The marriage could not work for more than six months, and finally the girl left Sajad. “I don’t blame this girl for leaving my son as I know Sajad was not the best match for her,” said Shah. “However, as a father I was selfish to get him married thinking it will help him recover.”

Shah still considers her as his daughter-in-law but has no idea where she is now.

As a last resort to keep his son from wandering and running away, Shah chained him at home.

“I confined him in chains for months. I didn’t let him use washroom on his own even,” said Shah.

Then one day Sajad asked Shah what Allah has promised humanity against the oppression?

“I told him that it is insaaf (justice),” recalls Shah.
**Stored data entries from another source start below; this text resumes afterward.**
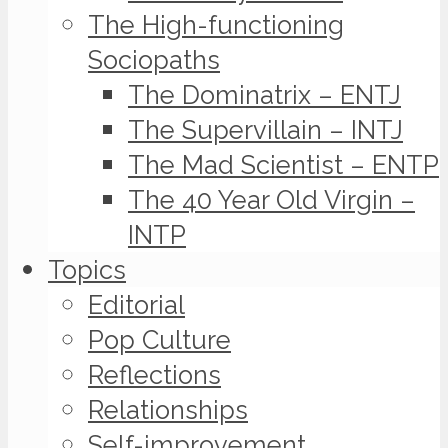
The High-functioning
Sociopaths
The Dominatrix – ENTJ
The Supervillain – INTJ
The Mad Scientist – ENTP
The 40 Year Old Virgin –
INTP
Topics
Editorial
Pop Culture
Reflections
Relationships
Self-improvement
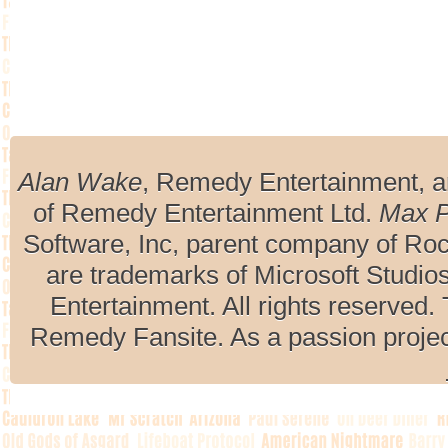
Alan Wake
, Remedy Entertainment, 
of Remedy Entertainment Ltd.
Max 
Software, Inc, parent company of R
are trademarks of Microsoft Studio
Entertainment. All rights reserved. 
Remedy Fansite. As a passion projec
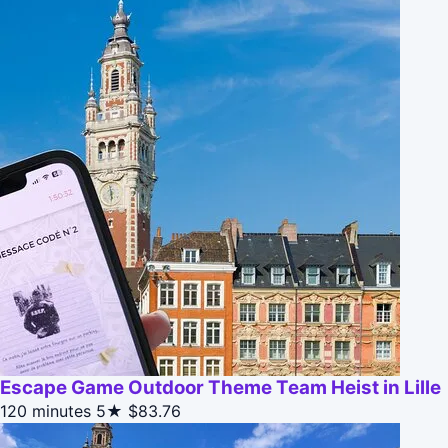
Escape Game Outdoor Theme Team Heist in Lille
120 minutes
5★
$83.76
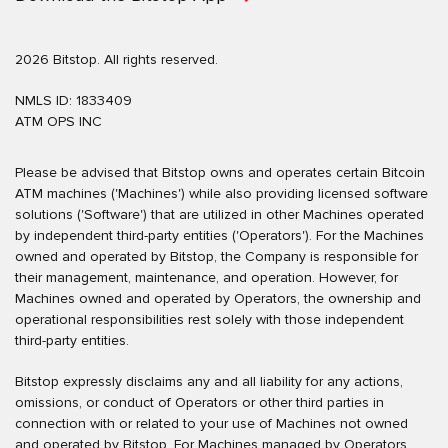
2026 Bitstop. All rights reserved.
NMLS ID: 1833409
ATM OPS INC
Please be advised that Bitstop owns and operates certain Bitcoin
ATM machines ('Machines') while also providing licensed software
solutions ('Software') that are utilized in other Machines operated
by independent third-party entities ('Operators'). For the Machines
owned and operated by Bitstop, the Company is responsible for
their management, maintenance, and operation. However, for
Machines owned and operated by Operators, the ownership and
operational responsibilities rest solely with those independent
third-party entities.
Bitstop expressly disclaims any and all liability for any actions,
omissions, or conduct of Operators or other third parties in
connection with or related to your use of Machines not owned
and operated by Bitstop. For Machines managed by Operators,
Then Sajad asked him, with tears in his eyes, to do insaaf with him and set him free, as he couldn’t bear the pain of being chained anymore. “I left him free then,” said Shah.

Once out Sajad took to drugs to overcome his miseries.

“I can’t do anything, because I spent most of my time in saving myself,” said Shah. “I am trying to save myself for his sake only, else I would sit at home and wait for death to come.”

Since Sajad’s mother’s death a few years back, Shah is taking care of him by being there for him always.

For years Sajad’s mother Zaeba Banu tried her best to help her son recover from the nightmares, but failed too. “She died of brain hemorrhage,” said Shah.

Talk to Sajad for a few minutes and you will find him a normal guy, but as the conversation goes on, he soon loses his cool and starts acting weird. “He even talks to me like that now,” said Shah. “When he was alright he would never dare to raise an eyebrow in front of me. But I don’t blame him for what he has turned into. It is all because of what he has gone through.”

Shah’s younger son Khursheed, is married and now lives with his family. “He has four kids of his own and he lives hand to mouth too, so I don’t ask him for money,” said Shah.

Khursheed, a labourer, lives separately with his family. “Life has been harsh to me for long, I wish I could help my son before I die,” said Shah before he prepares to leave for SKIMS.